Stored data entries
◇ ◇ ◇ ◇

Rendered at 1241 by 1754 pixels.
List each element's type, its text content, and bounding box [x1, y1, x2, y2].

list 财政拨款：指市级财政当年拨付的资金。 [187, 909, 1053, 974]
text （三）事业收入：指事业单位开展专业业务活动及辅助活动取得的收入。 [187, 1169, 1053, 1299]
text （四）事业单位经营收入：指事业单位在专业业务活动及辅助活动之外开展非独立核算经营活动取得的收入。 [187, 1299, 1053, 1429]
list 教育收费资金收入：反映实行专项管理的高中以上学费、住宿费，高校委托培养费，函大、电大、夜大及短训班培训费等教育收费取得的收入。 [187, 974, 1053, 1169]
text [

◇ ◇ ◇ ◇

→ Task to carry out
Every record above must appear again in the answer, unchanged.

→ Result
Rendered at 1241 by 1754 pixels.
List each element's type, its text content, and bounding box [x1, y1, x2, y2].

list 财政拨款：指市级财政当年拨付的资金。 [187, 909, 1053, 974]
text （三）事业收入：指事业单位开展专业业务活动及辅助活动取得的收入。 [187, 1169, 1053, 1299]
text （四）事业单位经营收入：指事业单位在专业业务活动及辅助活动之外开展非独立核算经营活动取得的收入。 [187, 1299, 1053, 1429]
list 教育收费资金收入：反映实行专项管理的高中以上学费、住宿费，高校委托培养费，函大、电大、夜大及短训班培训费等教育收费取得的收入。 [187, 974, 1053, 1169]
text [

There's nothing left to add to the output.